I’m Eileen Myles on a date with a couple, but you’re just you.

I’m Eileen Myles working at Paragon,
and you’re Grace writing me a poem.

You like that reading Marx made me sad.
You like it that I worked somewhere like Marx describes.
You like that I’m bourgeois but can relate to the lumpenproletariat. You like that the chances of me running away are minimal.

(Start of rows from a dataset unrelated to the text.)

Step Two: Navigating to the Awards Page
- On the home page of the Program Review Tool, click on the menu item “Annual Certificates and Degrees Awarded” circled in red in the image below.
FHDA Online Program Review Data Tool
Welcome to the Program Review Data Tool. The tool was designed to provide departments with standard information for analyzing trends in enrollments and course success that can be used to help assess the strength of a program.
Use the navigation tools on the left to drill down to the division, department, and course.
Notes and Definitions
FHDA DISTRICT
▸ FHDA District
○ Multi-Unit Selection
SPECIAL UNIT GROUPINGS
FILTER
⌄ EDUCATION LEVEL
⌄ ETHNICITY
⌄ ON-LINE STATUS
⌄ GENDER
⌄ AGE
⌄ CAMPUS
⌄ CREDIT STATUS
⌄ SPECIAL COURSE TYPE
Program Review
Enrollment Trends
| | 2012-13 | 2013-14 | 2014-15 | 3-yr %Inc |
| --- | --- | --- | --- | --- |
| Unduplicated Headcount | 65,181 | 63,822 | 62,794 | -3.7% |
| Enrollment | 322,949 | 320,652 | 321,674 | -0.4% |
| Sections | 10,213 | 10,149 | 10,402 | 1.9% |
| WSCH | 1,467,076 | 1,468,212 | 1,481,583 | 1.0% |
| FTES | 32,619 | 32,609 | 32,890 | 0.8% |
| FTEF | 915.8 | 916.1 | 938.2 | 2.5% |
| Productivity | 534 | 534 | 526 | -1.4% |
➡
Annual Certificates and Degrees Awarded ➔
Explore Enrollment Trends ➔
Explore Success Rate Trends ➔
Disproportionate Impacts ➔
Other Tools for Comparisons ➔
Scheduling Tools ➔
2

I’m Eileen Myles giving you a handjob under the table
across from a dead-looking Belushi.

I’m Eileen Myles taking pills and you’re a couple
feeding me pills.





Julia Polyck-O’Neill is an artist, curator, critic, and writer. She is a doctoral candidate in Brock University’s Interdisciplinary Humanities program (Culture and Aesthetics), where she is completing a SSHRC-funded interdisciplinary and comparative critical study of contemporary conceptualist literature and art in Vancouver. She has taught in contemporary visual culture in the department of Visual Arts at the Marilyn I. Walker School. She also curates the award-winning Border Blur Reading Series in St Catharines. Her writing has been published in Feminist Spaces, Tripwire, The Lamp, Ottawater, Fermenting Feminisms (a project of the Laboratory for Aesthetics and Ecology), and The Avant Canada Anthology, and her debut chapbook, femme, was published in 2016 by above/ground press.